= Chris Egan (tennis) =

American tennis player and sports anchor

Chris Egan was one of the top men's tennis players in the Northwest Conference, playing all four years at Pacific Lutheran Universityin Parkland, Washington. He was the 1995 PLU Man of the Year in sports. He is the 2012 PLU Alumnus of the Year in Sports. Coming to PLU from Puyallup High School in Puyallup, he helped lead the Lutes to four consecutive Northwest Conference titles from 1992 to 1995. During the three years, he played No. 1 or No. 2 singles and represented the school at the 1994 and 1995 NAIA national tournaments.

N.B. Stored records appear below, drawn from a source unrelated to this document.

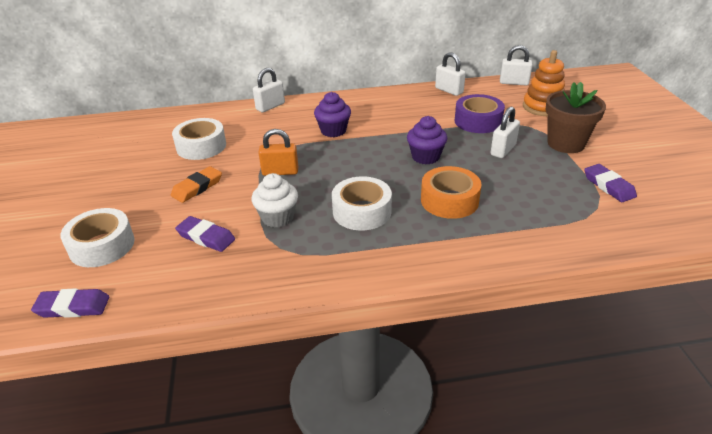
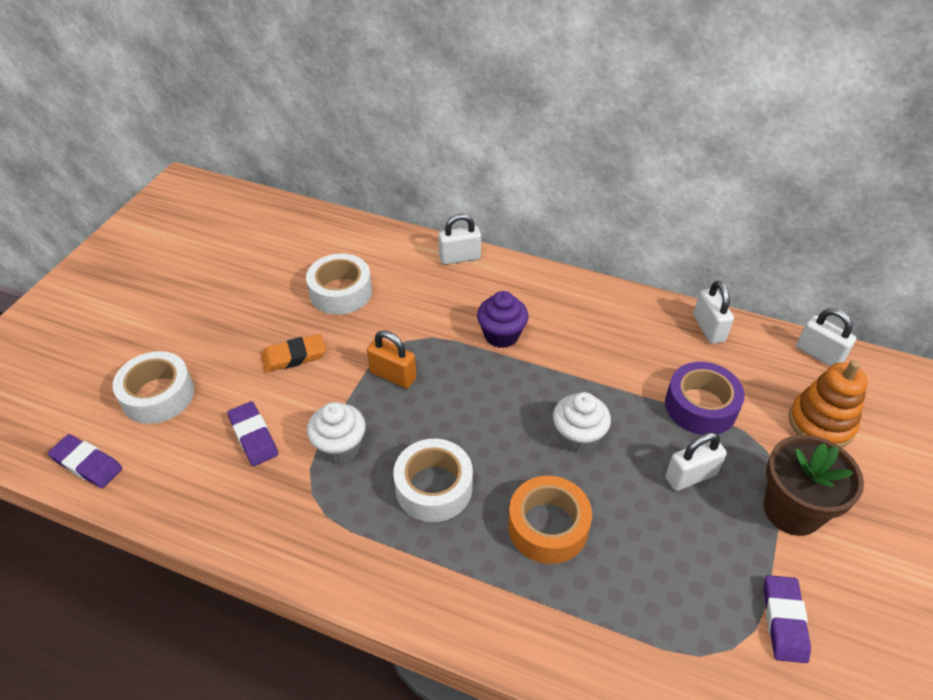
camera: 30 degrees right, 10 degrees up
(425, 157) = (578, 437): purple cupcake -> white cupcake

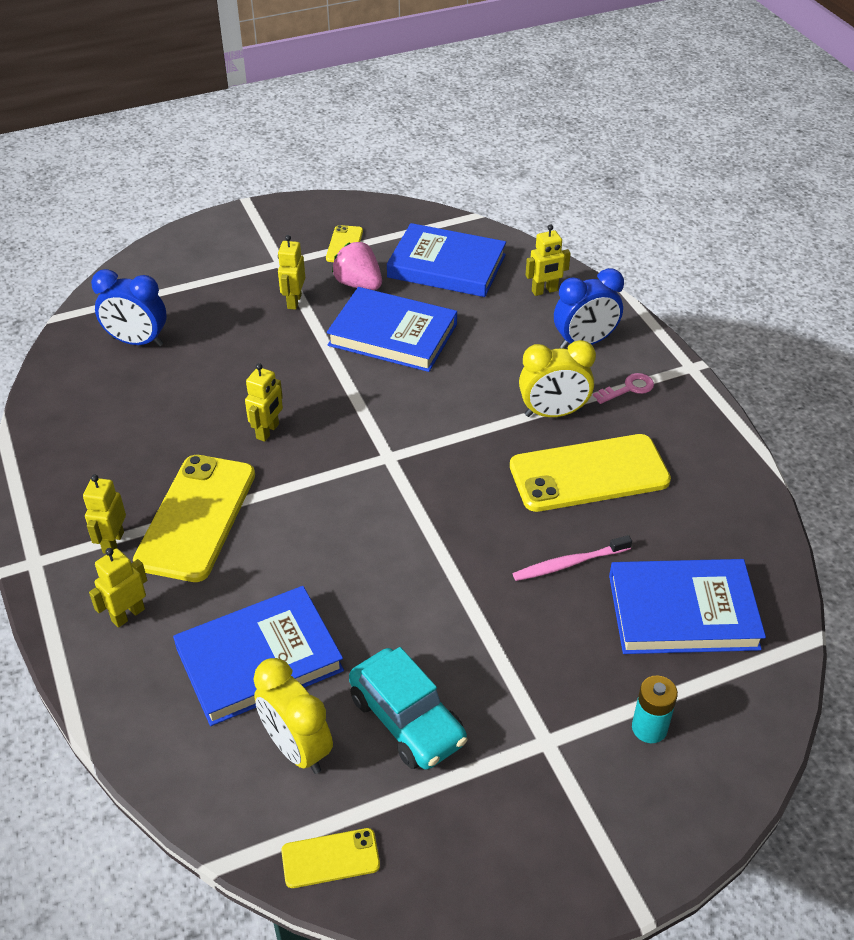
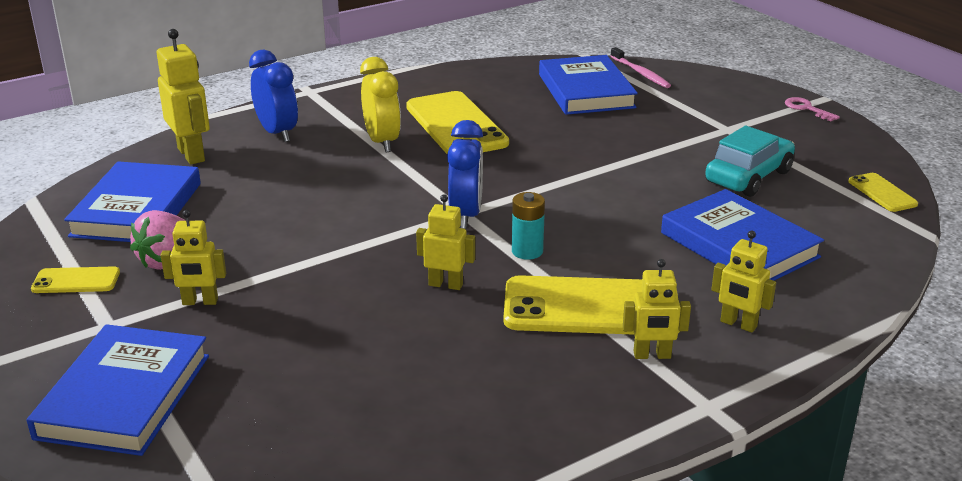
camera: 100 degrees left, 15 degrees down
(137, 342) = (289, 417): blue clock -> blue clock (466, 215)
(297, 748) = (808, 217): yellow clock -> none
(393, 335) = (268, 229): blue book -> blue book (124, 396)
(544, 291) = (191, 154): yellow robot -> yellow robot, size x1.56
(568, 564) = (560, 128): pink toothbrush -> pink toothbrush (641, 73)
(628, 388) = (342, 113): pink key -> pink key (806, 109)
(649, 728) = (692, 99): turquoise battery -> turquoise battery (527, 251)

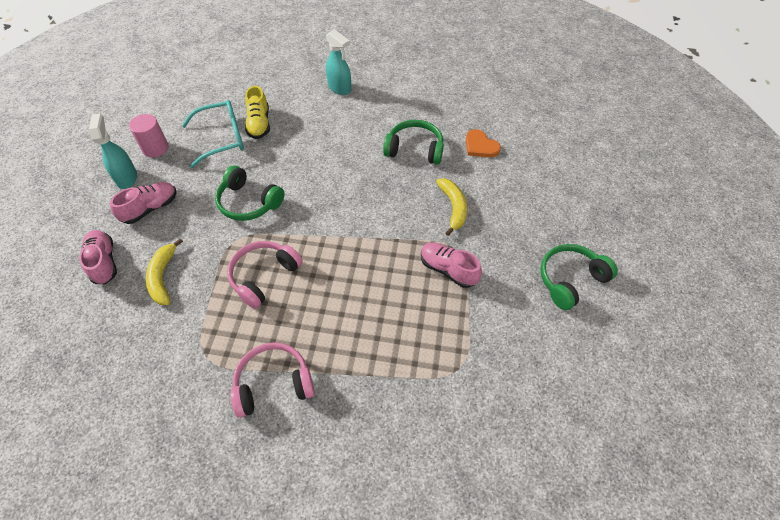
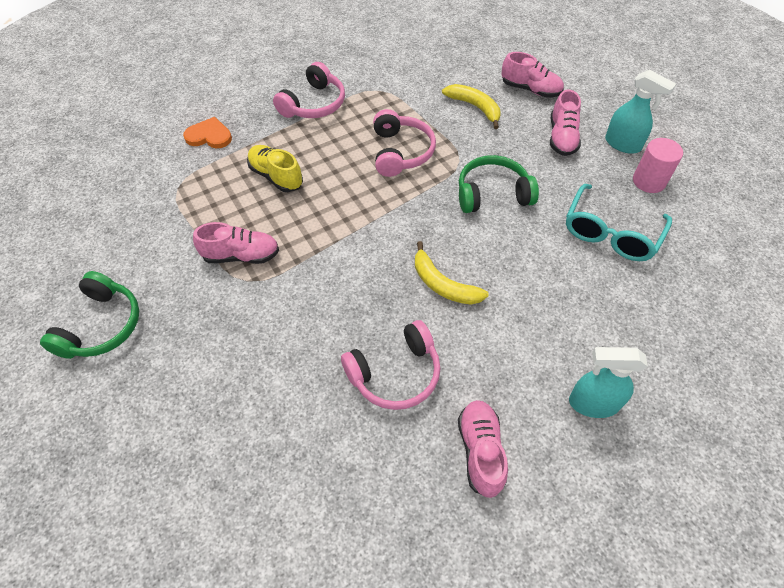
camera: 140 degrees right, 0 degrees up
(259, 124) = (603, 276): yellow shoe -> yellow shoe (276, 176)
(407, 102) = (480, 451): none -> pink shoe
(415, 149) = (395, 374): green headphones -> pink headphones
(453, 207) = (284, 325): yellow banana -> yellow banana (443, 285)
(480, 146) = (315, 445): orange heart -> orange heart (209, 136)

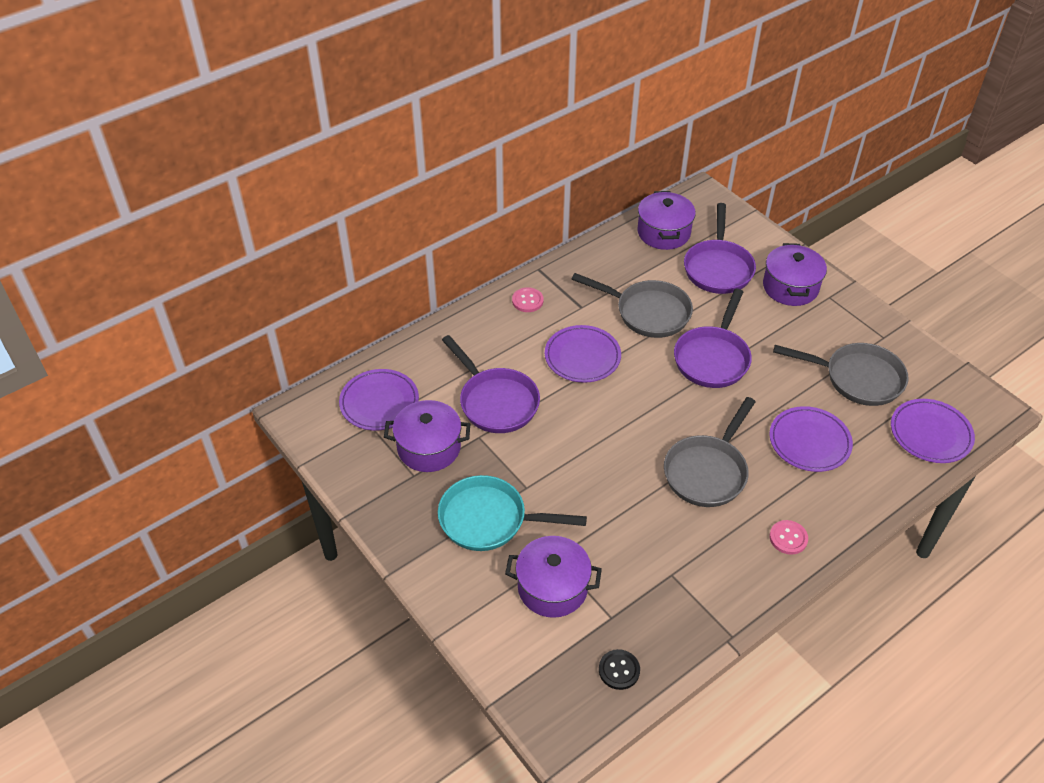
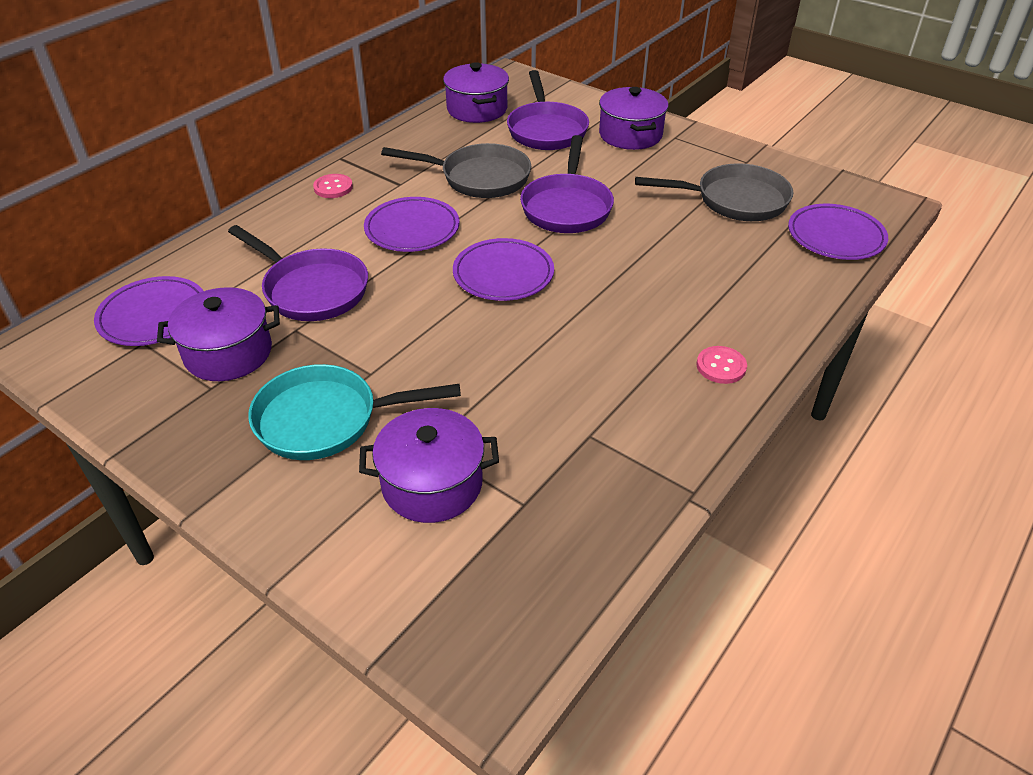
camera: 15 degrees left, 5 degrees down
(619, 670) = (553, 570): black button -> none
(707, 471) = (598, 315): grey pan -> none
(809, 442) = (706, 266): purple plate -> purple plate (503, 274)

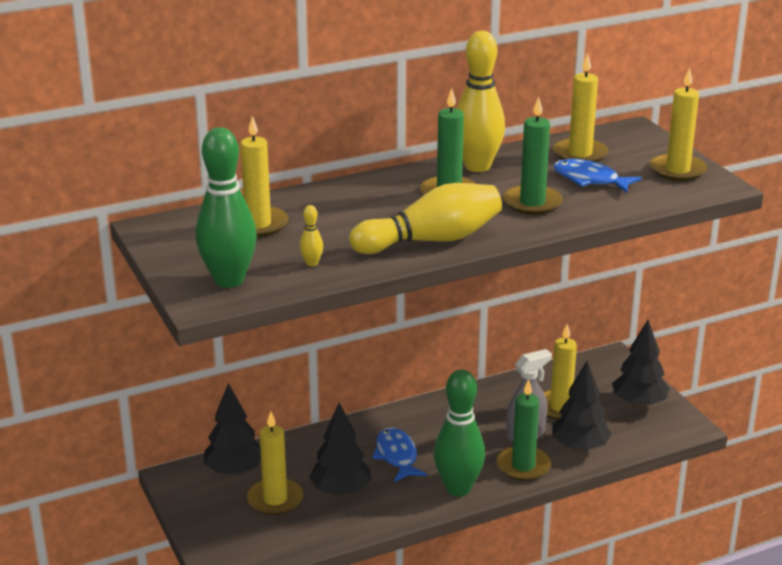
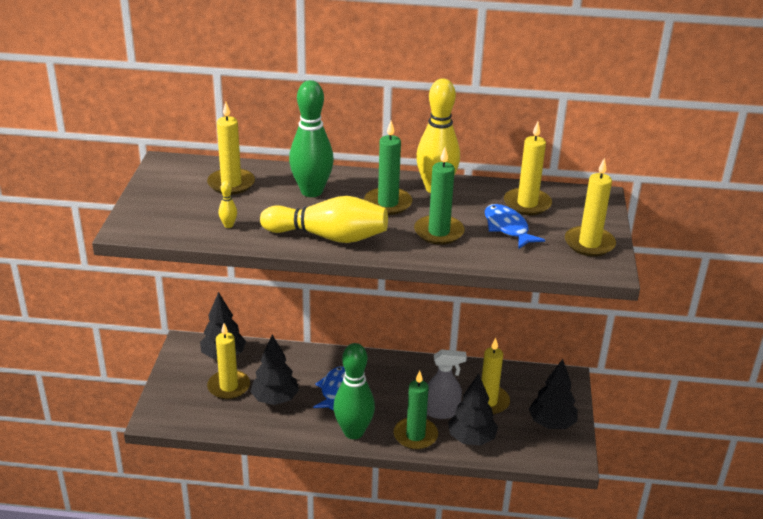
camera: 30 degrees right, 5 degrees up
(229, 280) = (163, 219): green bowling pin -> green bowling pin (311, 191)

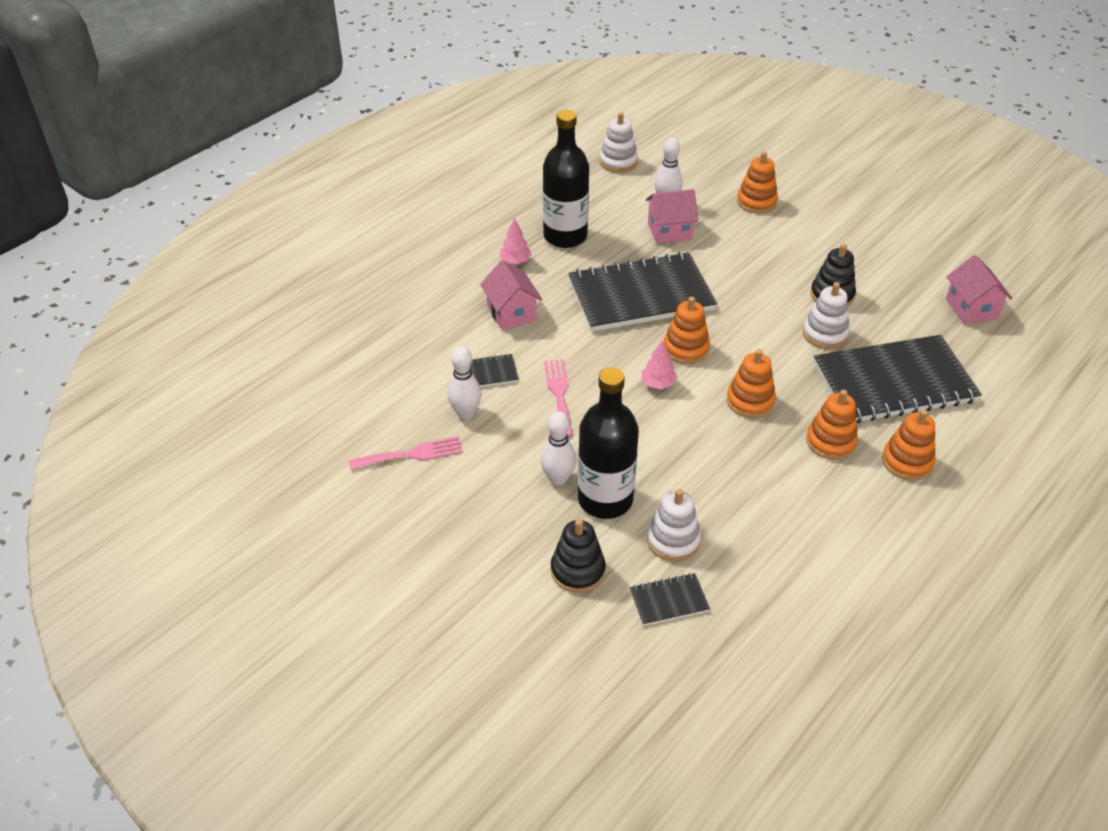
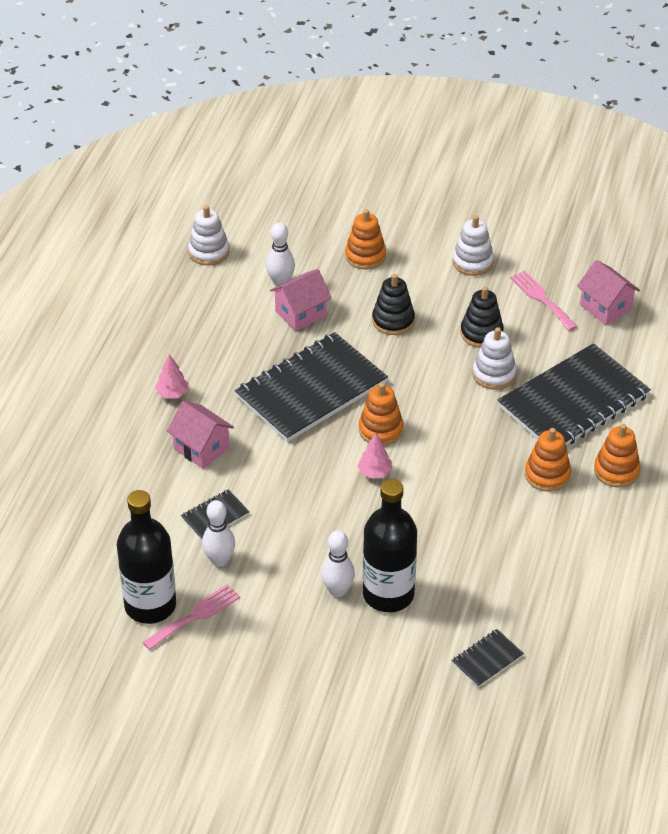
camera: 25 degrees left, 0 degrees up
(559, 393) = (292, 512): pink fork -> pink fork (541, 298)
(565, 236) = (204, 351): black bottle -> black bottle (150, 605)
(577, 570) = (400, 663): black stacking toy -> black stacking toy (393, 320)
(673, 540) = (463, 608): white stacking toy -> white stacking toy (472, 262)
(750, 401) = (462, 461): orange stacking toy -> none

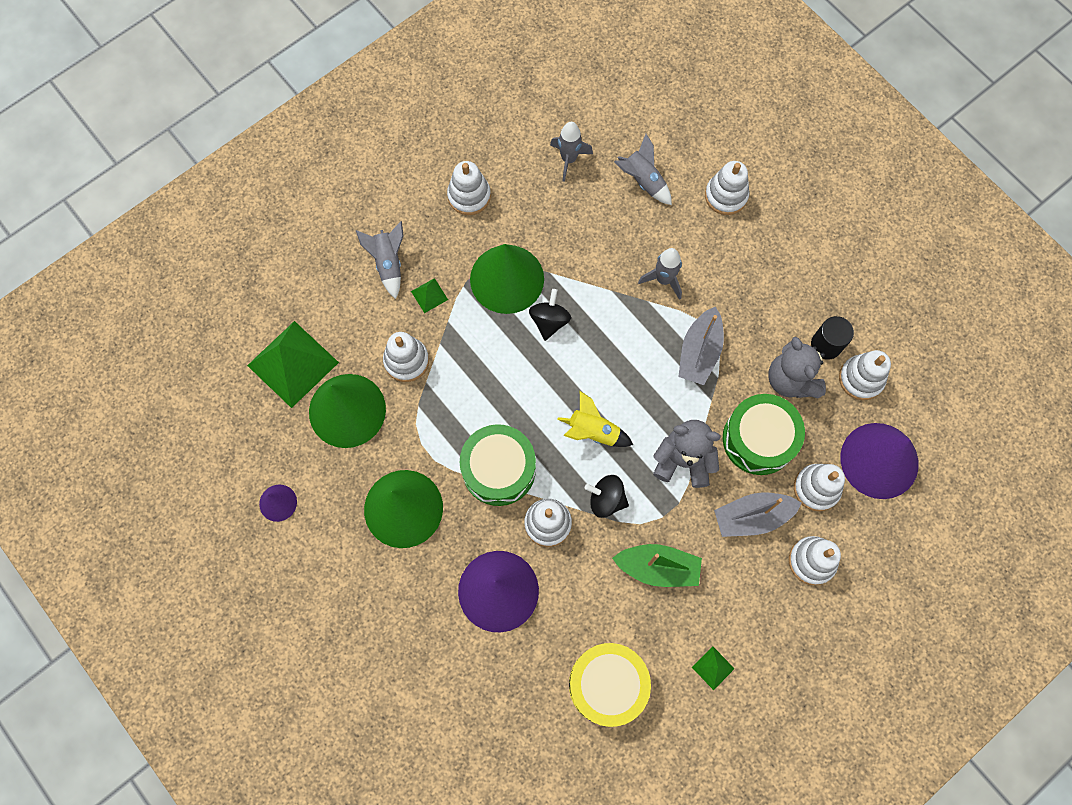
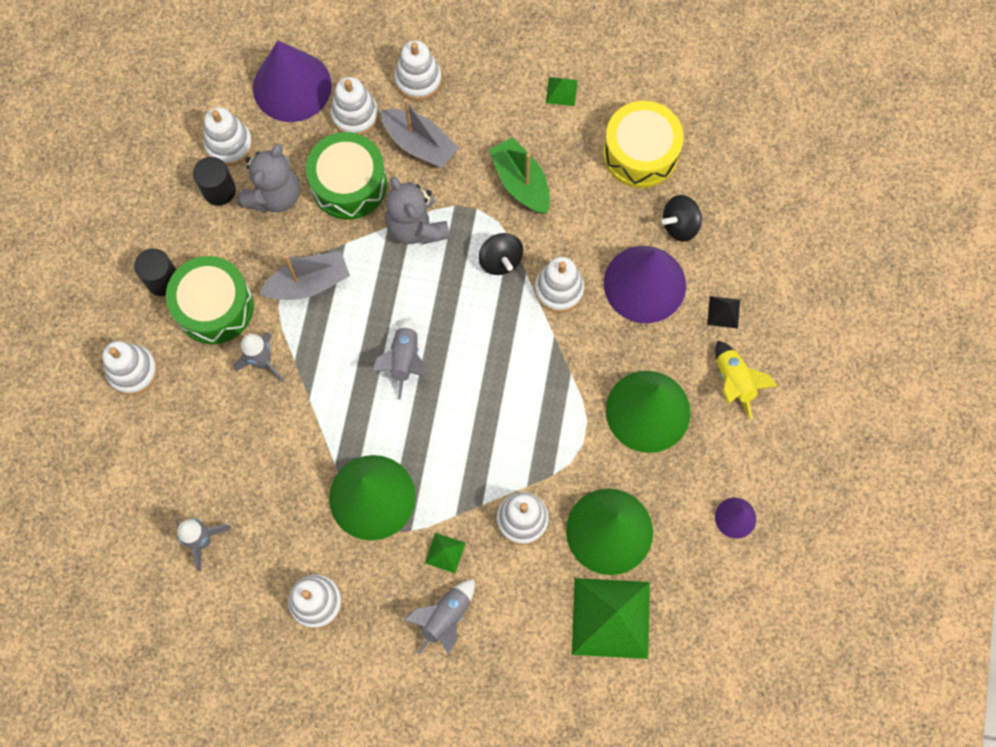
camera: 130 degrees left, 0 degrees up
(426, 631) = (723, 312): none -> black pyramid
(499, 469) = (549, 362): green drum -> green drum (214, 307)
(549, 321) = (382, 427): black spinning top -> black spinning top (679, 225)
(593, 431) = (452, 314): yellow rocket -> yellow rocket (734, 382)
(643, 181) = (174, 455): grey rocket -> grey rocket (404, 360)
(781, 259) = (163, 280): none -> black cylinder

After beginning his career in the mid 1990s in several small Pacific Northwest media markets, Egan returned to the Seattle area to work for Northwest Cable News as a sports anchor and producer on NorthWest Sports Tonight. He joined the KING 5 sports department as a reporter and anchor in June 2007. Chris Egan has won nine Emmy awards. In 2009 he won an Emmy for Sports Anchoring; in 2010, he received the Edward R. Murrow Award for Sports Story of the Year. In 2016, the Washington state football coaches association presented him with the Silver Helmet Award for his coverage of high school sports. He and his wife, Melanie Egan have three children; he helps coach many of their sports teams.